The Taupo Race Track project has received a Silver Award by the Association of Consulting Engineers New Zealand, praising the high-quality delivery of the project, which was designed and constructed in tandem to achieve very tight deadlines. However, on 8 May 2008 Newstalk ZB reported that the motorsport park was NZ$3 million in debt and the owners were seeking equity to help keep their business afloat.

The circuit was renamed Bruce McLaren Motorsport Park on 26 November 2015, as a tribute to former Formula One driver and team owner Bruce McLaren (1937–1970). The renaming occurred as Taupo directors announced they would be rebuilding the circuit to maintain its FIA Grade 2 status. However, the circuit is renamed Taupo International Motorsport Park, after Tony Quinn purchased the circuit in November 2021.
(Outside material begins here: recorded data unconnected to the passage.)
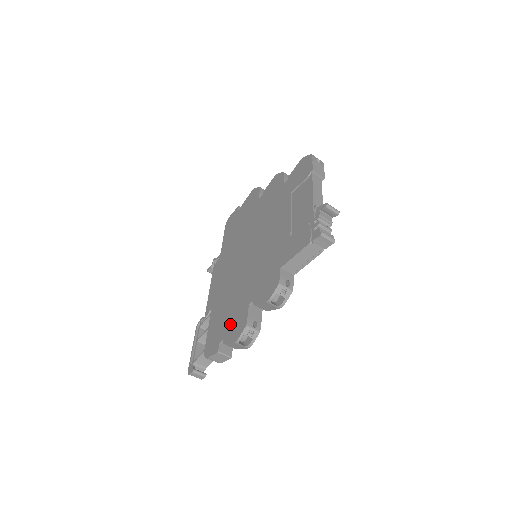
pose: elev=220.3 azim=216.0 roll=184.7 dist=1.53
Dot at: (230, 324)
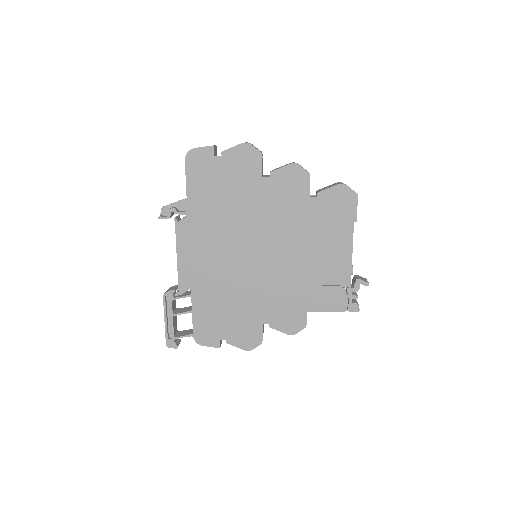
Dot at: (235, 329)
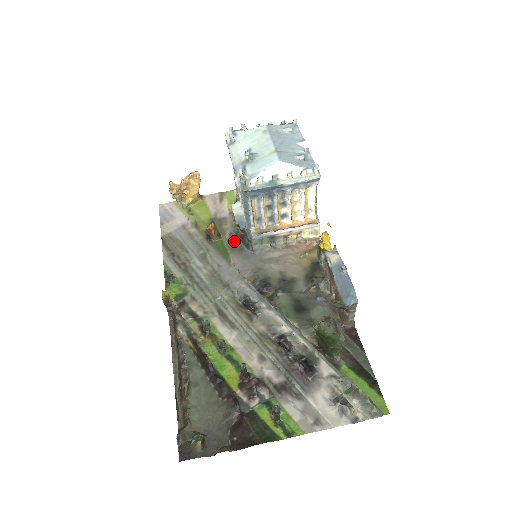
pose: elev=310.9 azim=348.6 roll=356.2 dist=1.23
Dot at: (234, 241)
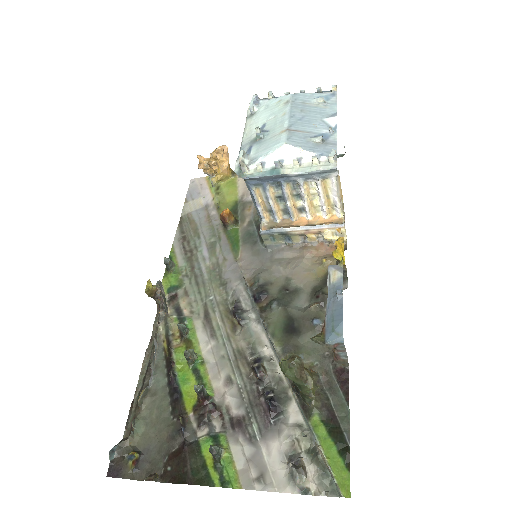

In January 2026, the circuit hosted Giltrap Group Taupo Historic Grand Prix, with the main drawcard being Johnny Reid and the Black Beauty A1GP car.

==The circuit==
The track includes four alternative configurations (consisting of 3.400 km, 3.321 km, 2.200 km and 1.300 km), two separate pit areas, a three-story pit lane complex with 32 ground floor pit garages that is currently under construction. The track also features an NHRA standard 830 m long, 17 m wide dragstrip with full capacity viewing for 10,000. The motor racing circuit has various licences ranging from National Grade 1 Motorsport Licence, FIA Grade 2 Motorsport Licence and International Motorcycling Safety Standards depending on which track configuration. A1 Team Ireland's driver Adam Carroll commented that the track has few bumps and is technical and tight.

==Lap records==

The unofficial all-time track record is 1:14.072, set by Nico Hülkenberg on the qualifying of 2006–07 A1 Grand Prix of Nations, New Zealand. As of April 2026, the fastest official race lap records at the Taupo International Motorsport Park are listed as:

| Category | Time | Driver | Vehicle | Date |
Track 1: 3.321 km (2.064 mi) (2007–present)
| A1GP | 1:14.679 | SUI Neel Jani | Lola A1GP | 20 January 2008 |
| Formula Regional | 1:23.095 | NZL Zack Scoular | Tatuus FT-60 | 17 January 2026 |
| Toyota Racing Series | 1:23.357 | IND Jehan Daruvala | Tatuus FT-50 | 7 February 2016 |
| Formula Atlantic | 1:23.669 | NZL Kaleb Ngatoa | Swift DB4 | 12 January 2025 |
| Daytona Prototype (GTRNZ) | 1:24.495 | NZL Glenn Smith | Crawford DP03 | 14 April 2019 |
| Superbike | 1:25.573 | NZL Mitch Rees | Honda CBR1000RR SP | 15 March 2025 |
| GT3 (GTRNZ GT1) | 1:26.528 | NZ Glenn Smith | McLaren 650S GT3 X | 23 November 2024 |
| Porsche Carrera Cup | 1:27.2983 | AUS Jackson Walls | Porsche 911 (992 I) GT3 Cup | 20 April 2024 |
| Supercars Championship | 1:27.3233 | AUS Broc Feeney | Ford Mustang GT | 11 April 2026 |
| NZV8 | 1:27.5139 | NZL Grant Brennan | Chevrolet Corvette | 12 April 2025 |
| Central Muscle Cars | 1:32.1979 | NZL Andrew Knight | Chevrolet Camaro Z28 | 11 April 2026 |
| TA2 | 1:32.7813 | NZL Caleb Byers | Chevrolet Camaro TA2 | 11 April 2026 |
| GR86 Championship New Zealand | 1:40.0632 | NZL Ajay Giddy | Toyota GR86 | 11 April 2026 |
| Mazda Racing Series | 1:42.402 | NZL Rex Edwards | Mazda RX-8 | 24 November 2024 |

== Other events ==
In a break from the usual open-road courses, Athletics New Zealand selected the Taupo Motorsport Park as the venue for 2024 New Zealand Road Relay Championships.